- A promotoria húngara abriu acusações contra o prefeito liberal de Budapeste, Gergely Karácsony, por seu papel na organização de uma manifestação em defesa dos direitos LGBTQ+.
- Os procuradores buscam aplicar uma multa sem a necessidade de julgamento.
- O protesto ocorreu em 28 de junho, com dezenas de milhares de pessoas nas ruas de Budapeste, mesmo diante de uma proibição policial.
- A passeata do Pride acabou virando uma grande demonstração contra o governo do primeiro ministro Viktor Orbán.
- A informação é reportada como um desdobramento recente na imprensa internacional.

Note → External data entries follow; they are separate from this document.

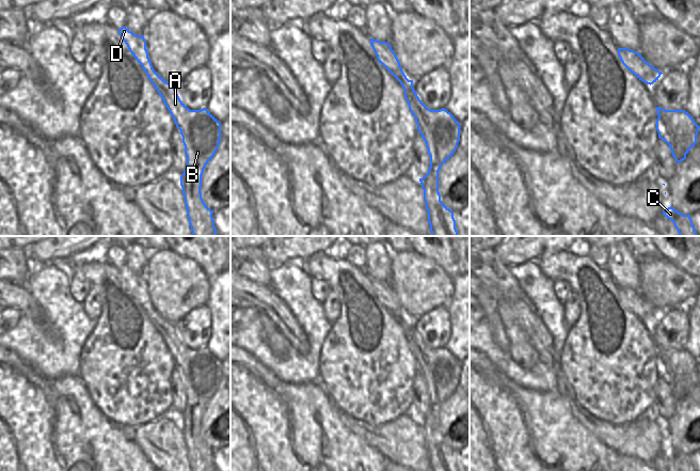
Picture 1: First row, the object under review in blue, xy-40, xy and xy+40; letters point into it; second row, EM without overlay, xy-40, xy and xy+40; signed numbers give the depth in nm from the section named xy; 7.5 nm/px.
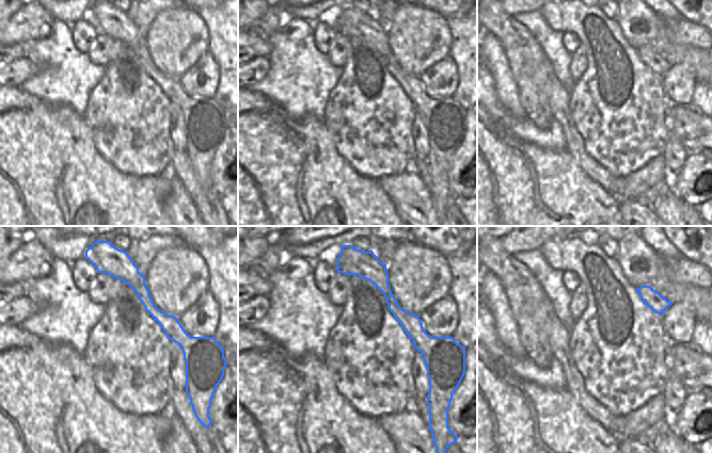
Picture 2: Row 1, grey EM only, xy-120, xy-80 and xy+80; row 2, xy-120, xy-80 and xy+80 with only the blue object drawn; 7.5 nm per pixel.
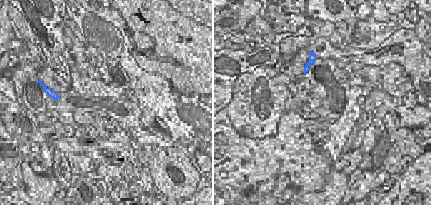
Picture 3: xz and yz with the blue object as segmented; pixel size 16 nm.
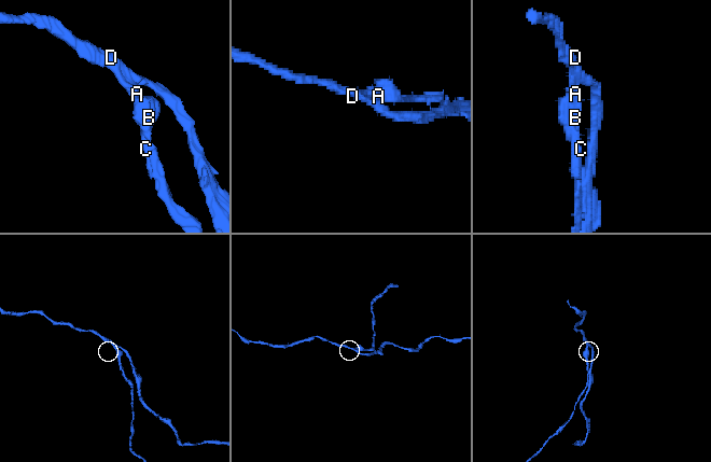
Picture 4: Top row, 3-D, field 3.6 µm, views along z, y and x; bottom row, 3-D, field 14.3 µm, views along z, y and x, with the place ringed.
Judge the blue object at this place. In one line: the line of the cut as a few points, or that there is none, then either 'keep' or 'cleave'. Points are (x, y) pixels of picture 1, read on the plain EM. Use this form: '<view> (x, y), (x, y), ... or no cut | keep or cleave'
xy (383, 304), (397, 316), (408, 318) | cleave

O Ministério Público da Hungria apresentou acusações contra o prefeito liberal de Budapeste, Gergely Karácsony, pela sua participação na organização de uma passeata em apoio aos direitos LGBTQ+. A acusação foi anunciada nesta quarta-feira, 28 de janeiro, com a possibilidade de aplicação de uma multa sem necessidade de julgamento.

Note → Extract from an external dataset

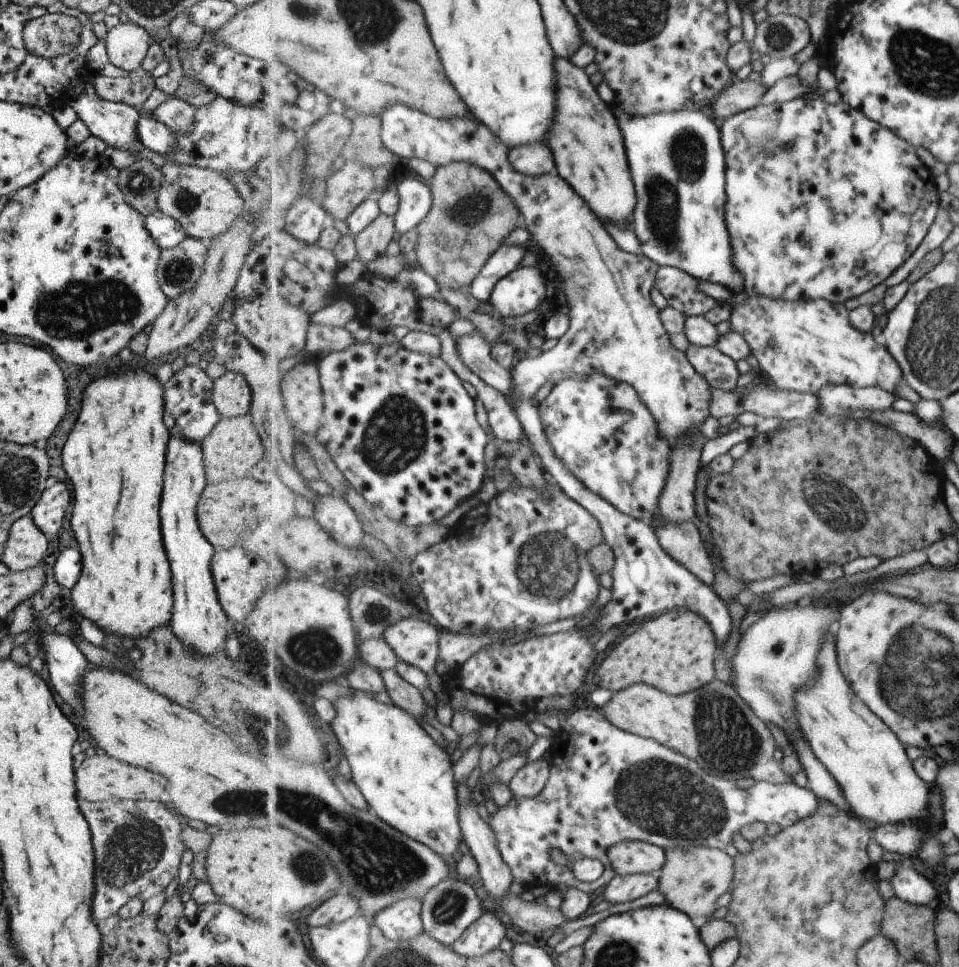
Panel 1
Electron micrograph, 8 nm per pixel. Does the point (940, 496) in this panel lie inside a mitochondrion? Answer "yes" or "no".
no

A passeata ocorreu em 28 de junho, em Budapeste, apesar de uma proibição policial. Milhares de pessoas participaram do evento, que acabou se transformando num grande protesto contra o governo, liderado pelo primeiro-ministro nacionalista Viktor Orbán. Os promotores destacam o papel do prefeito na organização do ato.
Desdobramentos e contexto
Segundo o comunicado do Ministério Público, as autoridades consideraram a participação de Karácsony na organização do evento como violação de normas administrativas. A denúncia não detalha o montante da multa nem prevê penas adicionais. A reportagem acompanha a decisão e informações oficiais sobre o caso em curso.